Preferred Skills and Experience
- Demonstration of exceptional attention to linguistic nuance, auditory detail, and data quality beyond standard transcription work.
- Deep understanding and taste of what good/useful Audio data is.
- Strong command of advanced transcription and annotation practices, including handling disfluencies, accents, and prosodic features (intonation, stress, rhythm, emotion, etc) with high consistency and accuracy.
- Background in linguistics (e.g., phonetics, phonology, sociolinguistics), speech sciences, cognitive science, or a related field, or equivalent practical experience, with demonstrated ability to analyze accent variation, pronunciation differences, and multilingual speech patterns.
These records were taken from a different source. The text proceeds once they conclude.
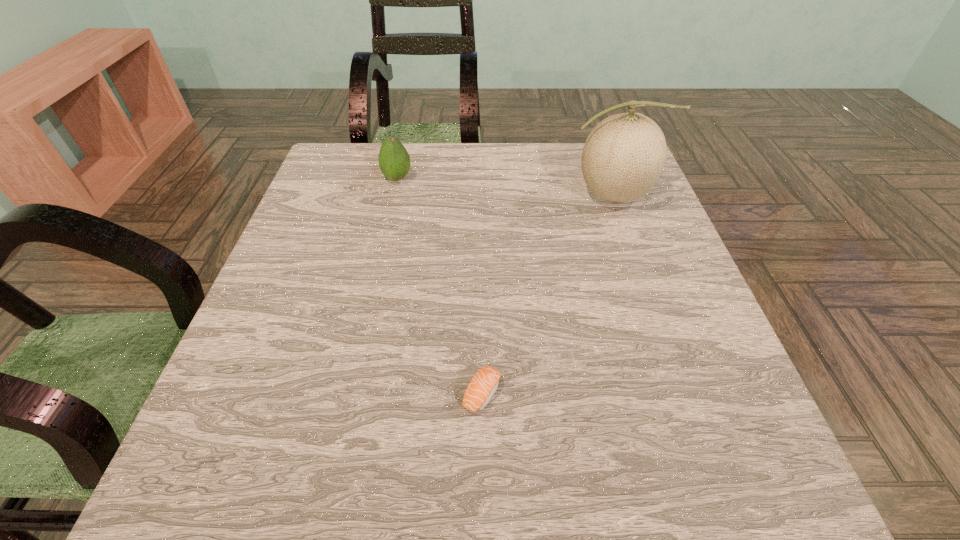
This screenshot has height=540, width=960. In order to click on the tallest object in this screenshot , I will do `click(624, 155)`.

Image resolution: width=960 pixels, height=540 pixels. In order to click on cantaloup in this screenshot , I will do `click(624, 155)`.

The image size is (960, 540). I want to click on the second tallest object, so click(x=394, y=161).

Where is `the leftmost object`? This screenshot has width=960, height=540. the leftmost object is located at coordinates (394, 161).

You are a GUI agent. You are given a task and a screenshot of the screen. Output one action in this format:
    pyautogui.click(x=<x>, y=<y>)
    Task: Click on the sushi
    
    Given the screenshot: What is the action you would take?
    pyautogui.click(x=483, y=385)

You are a GUI agent. You are given a task and a screenshot of the screen. Output one action in this format:
    pyautogui.click(x=<x>, y=<y>)
    Task: Click on the nearest object
    The image size is (960, 540).
    Given the screenshot: What is the action you would take?
    pyautogui.click(x=483, y=385)

Locate an element on the screen. The height and width of the screenshot is (540, 960). free spot located on the left of the cantaloup is located at coordinates (516, 195).

Locate an element on the screen. vacant space located on the front of the avocado is located at coordinates (373, 281).

Identify the location of free space located on the back of the sushi. (481, 290).

I want to click on cantaloup present at the far edge, so click(x=624, y=155).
- Experience working with speech/audio datasets, annotation workflows, or AI training data, including knowledge/experience with training voice models, and an understanding of how data quality impacts model performance.
- Professional experience in voice work, including voice acting, voice recording, podcasting with a measurable audience (e.g., X following), or similar audio production demonstrating attention to clarity and recording quality.
- Demonstrated ability to exercise independent judgment in ambiguous audio scenarios and make consistent, defensible annotation decisions.
- Portfolio (strongly preferred for advanced candidates): Voice samples, annotated transcripts, or audio-related work demonstrating quality, methodology, and attention to detail.
Compensation and Benefits
US-based candidates: $35/hour - $45/hour depending on factors including relevant experience, skills, education, geographic location, and qualifications.
International candidates: Information will be provided to you during the recruitment process.
Benefits vary based on employment type, location, and jurisdiction. Benefits for eligible U.S.-based positions include health insurance, 401(k) plan, and paid sick leave.